Better known as 318230.
If we're discussing the ethics of inflicting pain, I think it would actually be on yourself to prove that concious thought makes pain worse, rather than others to prove that crabs have concious thought.
I think what is being argued is that crabs "feel" pain like my thermostat "feels" temperature. They both react to their environments and respond to external stimuli. But, without a consciousness to experience that pain or change in temperature, it is unwarranted to assume a crab "feels" anything at all.
... and that's when the C.H.U.D.'s came at me.
Feeling pain and reacting to it are different then suffering. Even changing
behavior based on pain is different then acutally feeling the pain later. That requires
a certain level of empathy.
The real test to me is show a crab another crab being killed in a painful way. If
we can detect pain receptors firing in some way in the crab then I think we have to worry. Otherwise the crab is just saying "putting pincher in trap BAD".
Your dog for instance will get freaked out if he sees someone hurting you while a cow on the other hand will only freak out if it gets startled. I could strangle you in front of a cow and
it would just sit there eating unless we made enough sound as to scare it...but it would not be
scared of the strangling.
Did you know if you dump some instant grits on a fire ant mound the workers will take them in and feed them to the queen, and that she will then die as they slowly expand in her body,
I've been reading Slashdot for many years and I've seen a lot of comments about grits, but that one's new to me.
Bacteria react to injury, they remember the past, and they even predict the future. If you buy into the theory that causing pain is immoral then every cow is a walking Auschwitz. (not even to mention the problem of brushing teeth)
By the way, there is no philosophical reason why "it feels pain" is a better standard for deciding whether injuring something is cruel than any other arbitrary standard, see Hume
Looking for simplistic rules to guide your ethics is not really the answer.
I can understand the urge, though. There's lots of good eats out there that would suck to have to give up because we eventually figure out they suffer. But being morally responsible actually means doing the thinking that's involved to understand whether suffering happens, and taking the actions that you can to minimize it.
I just don't get how people can make this argument, most of the time justifying it saying 'it has only so and so few brain cells'.
I'm not a crab an neither is anyone saying crabs can't 'feel pain' like humans do. But I do know that there's lots of other animals that are not human, but that show without any doubt that they can suffer from pain much like humans do. Somehow most people who think crustaceans don't 'suffer' do agree that dogs or cats can suffer from pain, probably because they can identify with a suffering pet much more easily than they can identify with a suffering crab. The fact that you call assuming crabs 'feel' anything is 'unwanted' seems like you don't really care that much and feel better not thinking they might actually suffer.

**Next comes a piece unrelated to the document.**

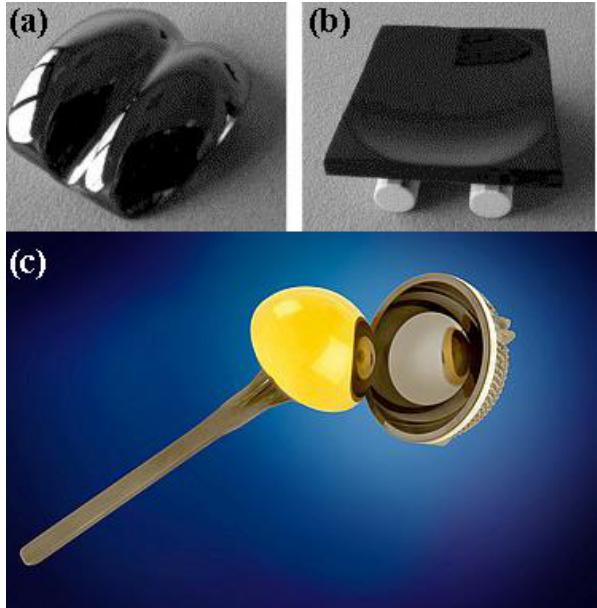
Figure 34. DLC-coated artificial joints. ( a ) Talar and ( b ) tibial components of an ankle joint, both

For me, the fact that crabs have simple brains and no 'reason' whatsoever doesn't imply that they can't experience pain and suffer from it like other animals or humans. You only need nerve cells to transmit the pain stimuli, and crabs have these. So why not just assume that being boiled alive isn't exactly a pleasant experience for crabs and lobsters and swiftly drive a pin through their brains before boiling them?